---------- Extracted entries ----------
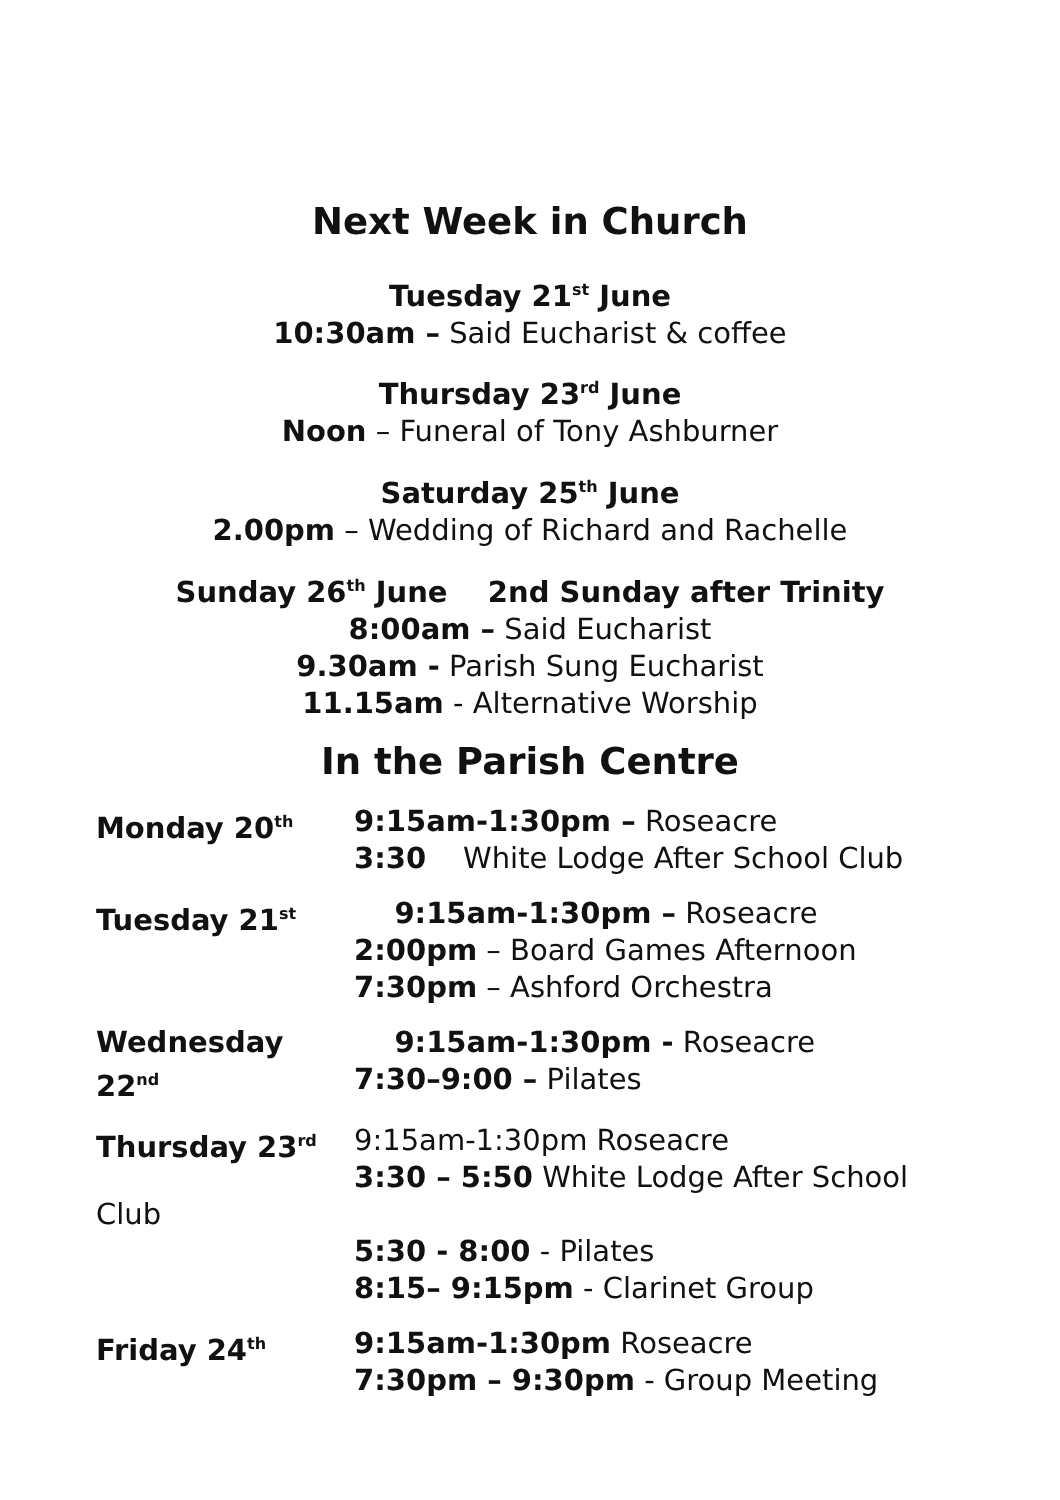Next Week in Church
Tuesday 21<sup>st</sup> June
10:30am – Said Eucharist & coffee
Thursday 23<sup>rd</sup> June
Noon – Funeral of Tony Ashburner
Saturday 25<sup>th</sup> June
2.00pm – Wedding of Richard and Rachelle
Sunday 26<sup>th</sup> June 2nd Sunday after Trinity
8:00am – Said Eucharist
9.30am - Parish Sung Eucharist
11.15am - Alternative Worship
In the Parish Centre
Monday 20<sup>th</sup>
9:15am-1:30pm – Roseacre
3:30 White Lodge After School Club
Tuesday 21<sup>st</sup>
9:15am-1:30pm – Roseacre
2:00pm – Board Games Afternoon
7:30pm – Ashford Orchestra
Wednesday 22<sup>nd</sup>
9:15am-1:30pm - Roseacre
7:30–9:00 – Pilates
Thursday 23<sup>rd</sup>
9:15am-1:30pm Roseacre
3:30 – 5:50 White Lodge After School
Club
5:30 - 8:00 - Pilates
8:15– 9:15pm - Clarinet Group
Friday 24<sup>th</sup>
9:15am-1:30pm Roseacre
7:30pm – 9:30pm - Group Meeting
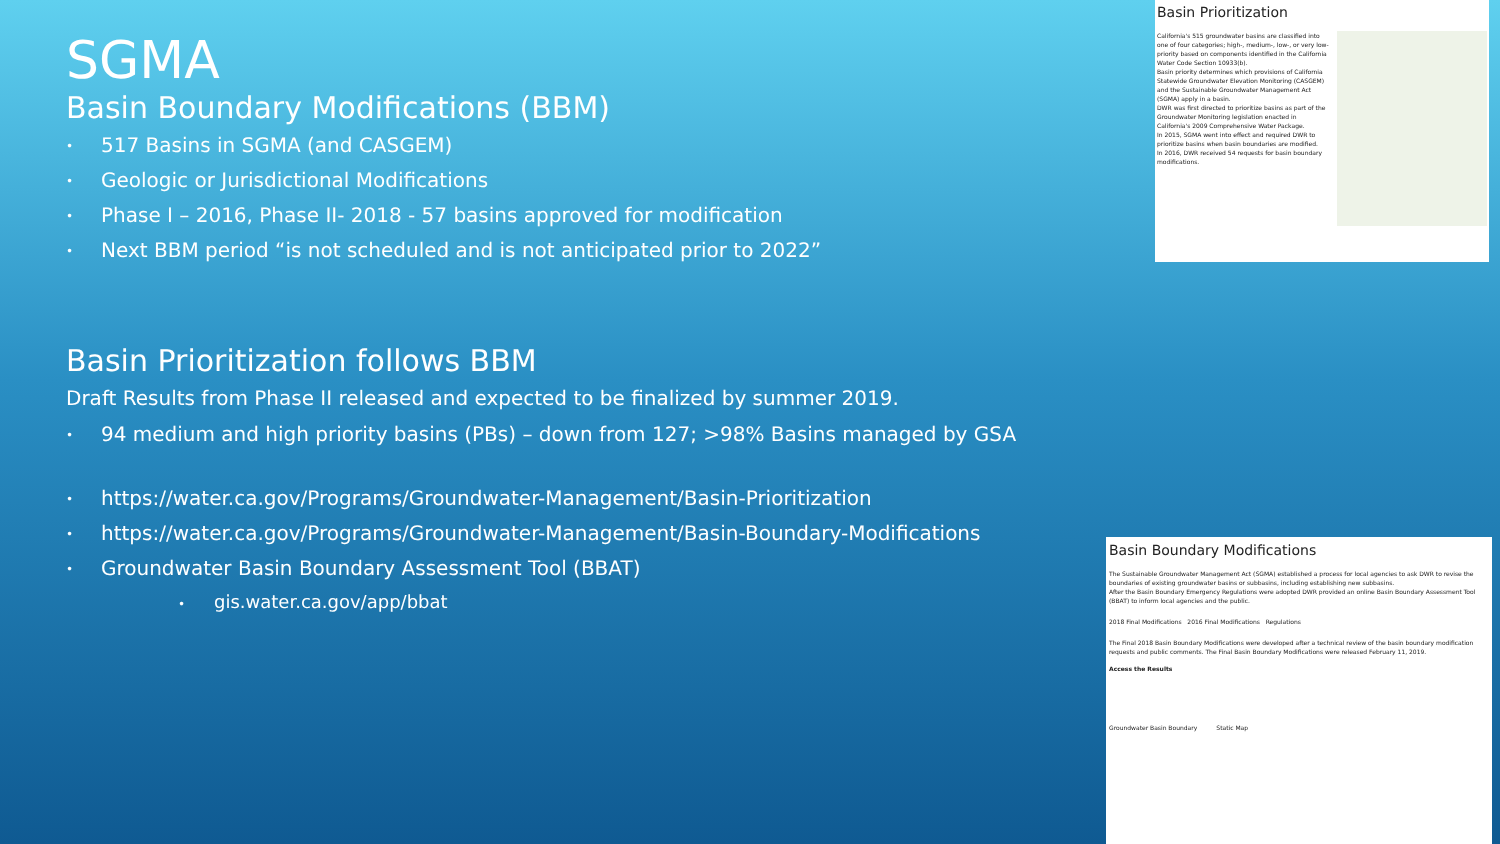SGMA
Basin Boundary Modifications (BBM)
• 517 Basins in SGMA (and CASGEM)
• Geologic or Jurisdictional Modifications
• Phase I – 2016, Phase II- 2018 - 57 basins approved for modification
• Next BBM period “is not scheduled and is not anticipated prior to 2022”
Basin Prioritization follows BBM
Draft Results from Phase II released and expected to be finalized by summer 2019.
• 94 medium and high priority basins (PBs) – down from 127; >98% Basins managed by GSA
• https://water.ca.gov/Programs/Groundwater-Management/Basin-Prioritization
• https://water.ca.gov/Programs/Groundwater-Management/Basin-Boundary-Modifications
• Groundwater Basin Boundary Assessment Tool (BBAT)
• gis.water.ca.gov/app/bbat
Basin Prioritization
California's 515 groundwater basins are classified into one of four categories; high-, medium-, low-, or very low-priority based on components identified in the California Water Code Section 10933(b).
Basin priority determines which provisions of California Statewide Groundwater Elevation Monitoring (CASGEM) and the Sustainable Groundwater Management Act (SGMA) apply in a basin.
DWR was first directed to prioritize basins as part of the Groundwater Monitoring legislation enacted in California's 2009 Comprehensive Water Package.
In 2015, SGMA went into effect and required DWR to prioritize basins when basin boundaries are modified.
In 2016, DWR received 54 requests for basin boundary modifications.
Basin Boundary Modifications
The Sustainable Groundwater Management Act (SGMA) established a process for local agencies to ask DWR to revise the boundaries of existing groundwater basins or subbasins, including establishing new subbasins.
After the Basin Boundary Emergency Regulations were adopted DWR provided an online Basin Boundary Assessment Tool (BBAT) to inform local agencies and the public.
2018 Final Modifications 2016 Final Modifications Regulations
The Final 2018 Basin Boundary Modifications were developed after a technical review of the basin boundary modification requests and public comments. The Final Basin Boundary Modifications were released February 11, 2019.
Access the Results
Groundwater Basin Boundary Static Map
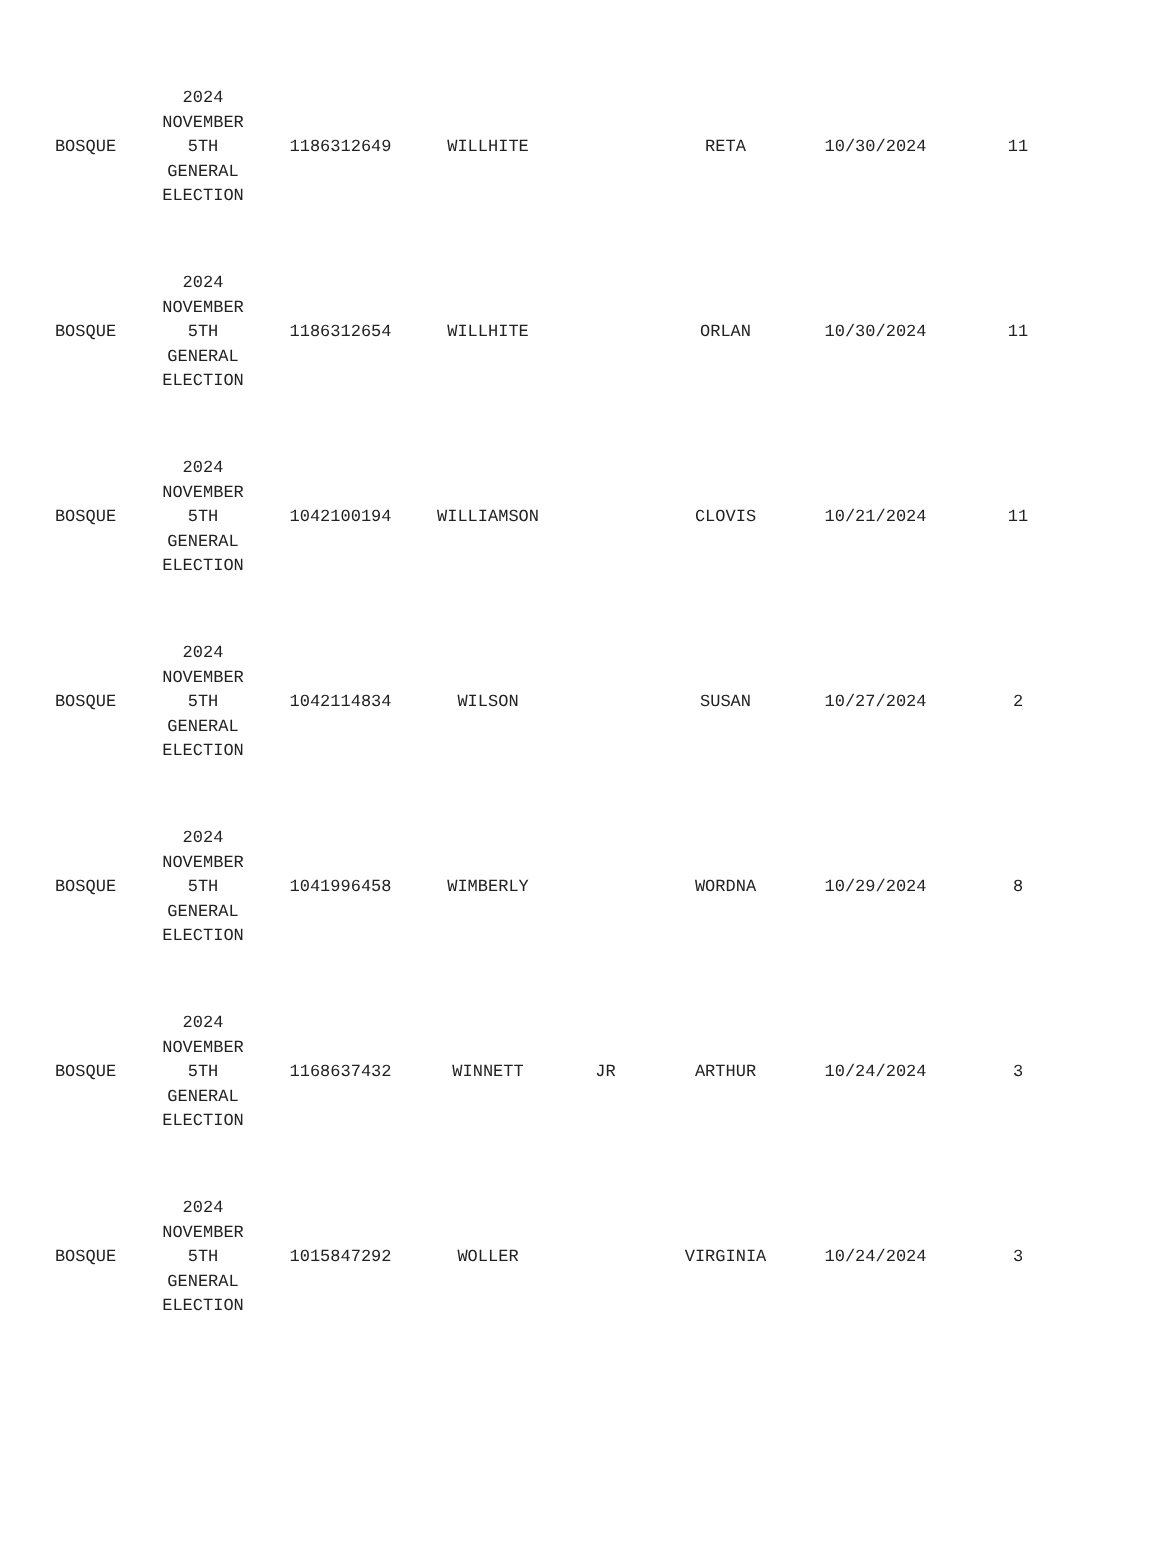| BOSQUE | 2024 NOVEMBER 5TH GENERAL ELECTION | 1186312649 | WILLHITE | | RETA | 10/30/2024 | 11 |
| BOSQUE | 2024 NOVEMBER 5TH GENERAL ELECTION | 1186312654 | WILLHITE | | ORLAN | 10/30/2024 | 11 |
| BOSQUE | 2024 NOVEMBER 5TH GENERAL ELECTION | 1042100194 | WILLIAMSON | | CLOVIS | 10/21/2024 | 11 |
| BOSQUE | 2024 NOVEMBER 5TH GENERAL ELECTION | 1042114834 | WILSON | | SUSAN | 10/27/2024 | 2 |
| BOSQUE | 2024 NOVEMBER 5TH GENERAL ELECTION | 1041996458 | WIMBERLY | | WORDNA | 10/29/2024 | 8 |
| BOSQUE | 2024 NOVEMBER 5TH GENERAL ELECTION | 1168637432 | WINNETT | JR | ARTHUR | 10/24/2024 | 3 |
| BOSQUE | 2024 NOVEMBER 5TH GENERAL ELECTION | 1015847292 | WOLLER | | VIRGINIA | 10/24/2024 | 3 |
----------
Repeat each line of the material, unaltered, from the first through the line with "9.30am - Parish Sung Eucharist", and include no pictures.

*Solution below*.
Next Week in Church
Tuesday 21<sup>st</sup> June
10:30am – Said Eucharist & coffee
Thursday 23<sup>rd</sup> June
Noon – Funeral of Tony Ashburner
Saturday 25<sup>th</sup> June
2.00pm – Wedding of Richard and Rachelle
Sunday 26<sup>th</sup> June 2nd Sunday after Trinity
8:00am – Said Eucharist
9.30am - Parish Sung Eucharist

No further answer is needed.